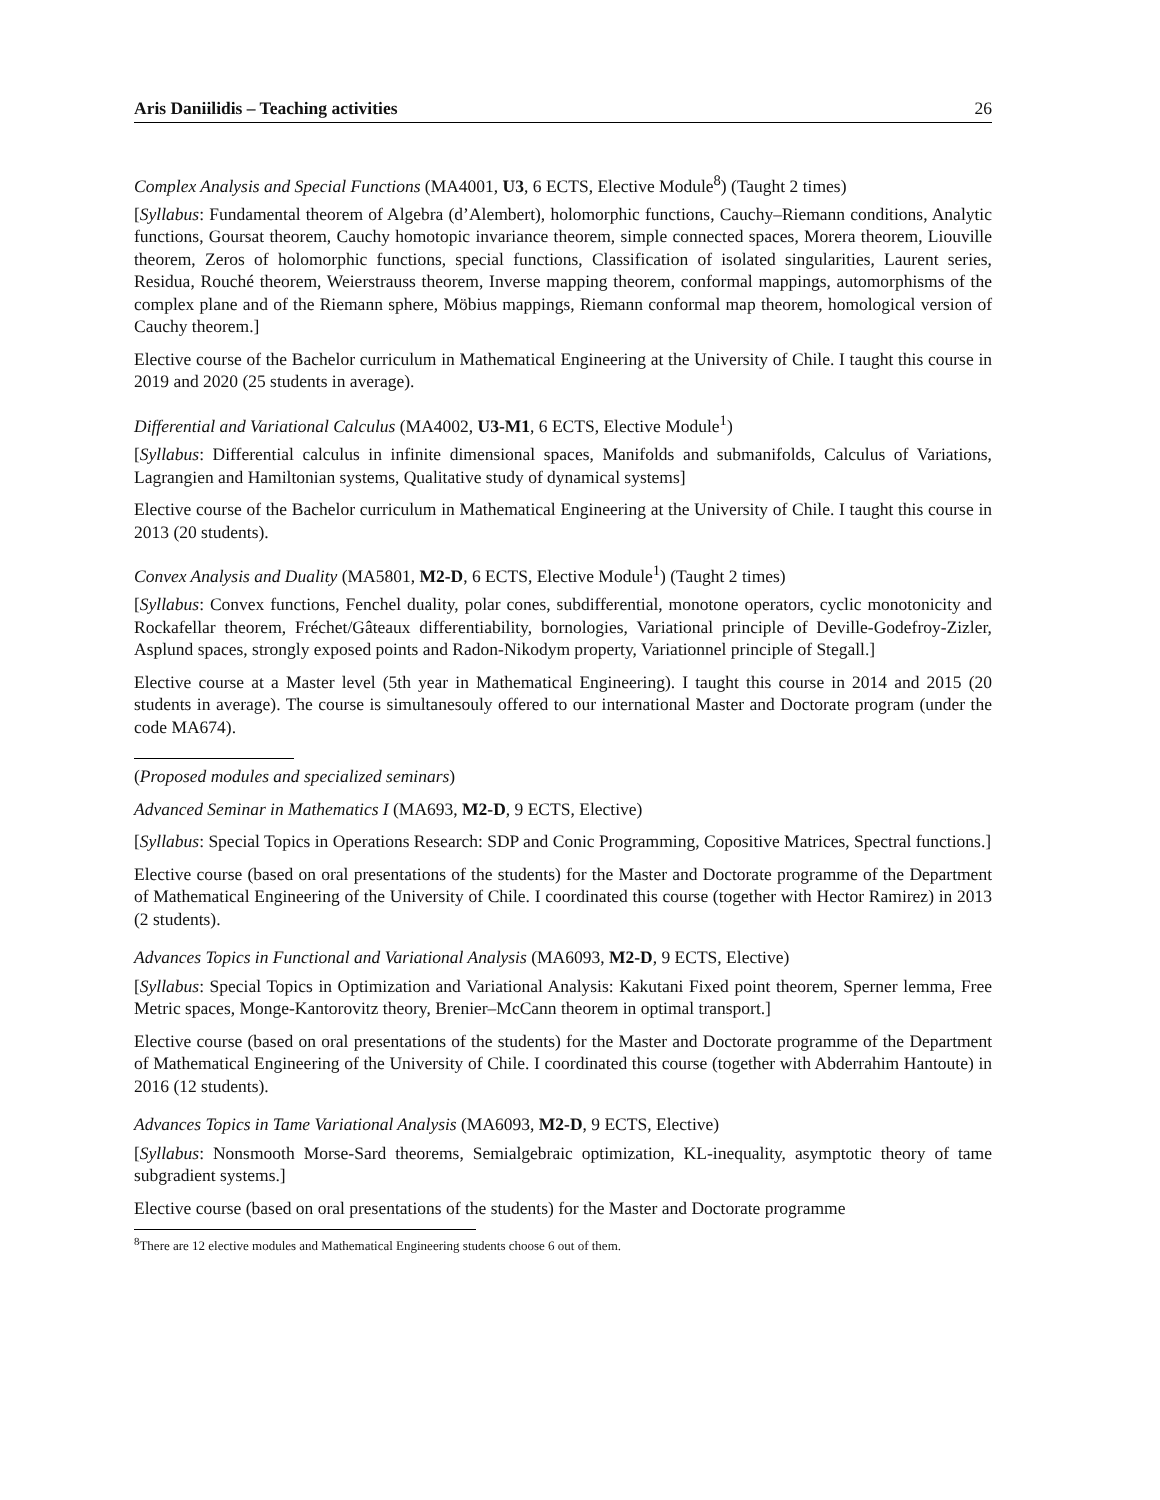Aris Daniilidis – Teaching activities 26
Complex Analysis and Special Functions (MA4001, U3, 6 ECTS, Elective Module<sup>8</sup>) (Taught 2 times)
[Syllabus: Fundamental theorem of Algebra (d’Alembert), holomorphic functions, Cauchy–Riemann conditions, Analytic functions, Goursat theorem, Cauchy homotopic invariance theorem, simple connected spaces, Morera theorem, Liouville theorem, Zeros of holomorphic functions, special functions, Classification of isolated singularities, Laurent series, Residua, Rouché theorem, Weierstrauss theorem, Inverse mapping theorem, conformal mappings, automorphisms of the complex plane and of the Riemann sphere, Möbius mappings, Riemann conformal map theorem, homological version of Cauchy theorem.]
Elective course of the Bachelor curriculum in Mathematical Engineering at the University of Chile. I taught this course in 2019 and 2020 (25 students in average).
Differential and Variational Calculus (MA4002, U3-M1, 6 ECTS, Elective Module<sup>1</sup>)
[Syllabus: Differential calculus in infinite dimensional spaces, Manifolds and submanifolds, Calculus of Variations, Lagrangien and Hamiltonian systems, Qualitative study of dynamical systems]
Elective course of the Bachelor curriculum in Mathematical Engineering at the University of Chile. I taught this course in 2013 (20 students).
Convex Analysis and Duality (MA5801, M2-D, 6 ECTS, Elective Module<sup>1</sup>) (Taught 2 times)
[Syllabus: Convex functions, Fenchel duality, polar cones, subdifferential, monotone operators, cyclic monotonicity and Rockafellar theorem, Fréchet/Gâteaux differentiability, bornologies, Variational principle of Deville-Godefroy-Zizler, Asplund spaces, strongly exposed points and Radon-Nikodym property, Variationnel principle of Stegall.]
Elective course at a Master level (5th year in Mathematical Engineering). I taught this course in 2014 and 2015 (20 students in average). The course is simultanesouly offered to our international Master and Doctorate program (under the code MA674).
(Proposed modules and specialized seminars)
Advanced Seminar in Mathematics I (MA693, M2-D, 9 ECTS, Elective)
[Syllabus: Special Topics in Operations Research: SDP and Conic Programming, Copositive Matrices, Spectral functions.]
Elective course (based on oral presentations of the students) for the Master and Doctorate programme of the Department of Mathematical Engineering of the University of Chile. I coordinated this course (together with Hector Ramirez) in 2013 (2 students).
Advances Topics in Functional and Variational Analysis (MA6093, M2-D, 9 ECTS, Elective)
[Syllabus: Special Topics in Optimization and Variational Analysis: Kakutani Fixed point theorem, Sperner lemma, Free Metric spaces, Monge-Kantorovitz theory, Brenier–McCann theorem in optimal transport.]
Elective course (based on oral presentations of the students) for the Master and Doctorate programme of the Department of Mathematical Engineering of the University of Chile. I coordinated this course (together with Abderrahim Hantoute) in 2016 (12 students).
Advances Topics in Tame Variational Analysis (MA6093, M2-D, 9 ECTS, Elective)
[Syllabus: Nonsmooth Morse-Sard theorems, Semialgebraic optimization, KL-inequality, asymptotic theory of tame subgradient systems.]
Elective course (based on oral presentations of the students) for the Master and Doctorate programme
<sup>8</sup> There are 12 elective modules and Mathematical Engineering students choose 6 out of them.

____

- [ACTIVITY] Please return every line of the records above that contains the word "Advances".

- [COMPLETED EXERCISE]
Advances Topics in Functional and Variational Analysis (MA6093, M2-D, 9 ECTS, Elective)
Advances Topics in Tame Variational Analysis (MA6093, M2-D, 9 ECTS, Elective)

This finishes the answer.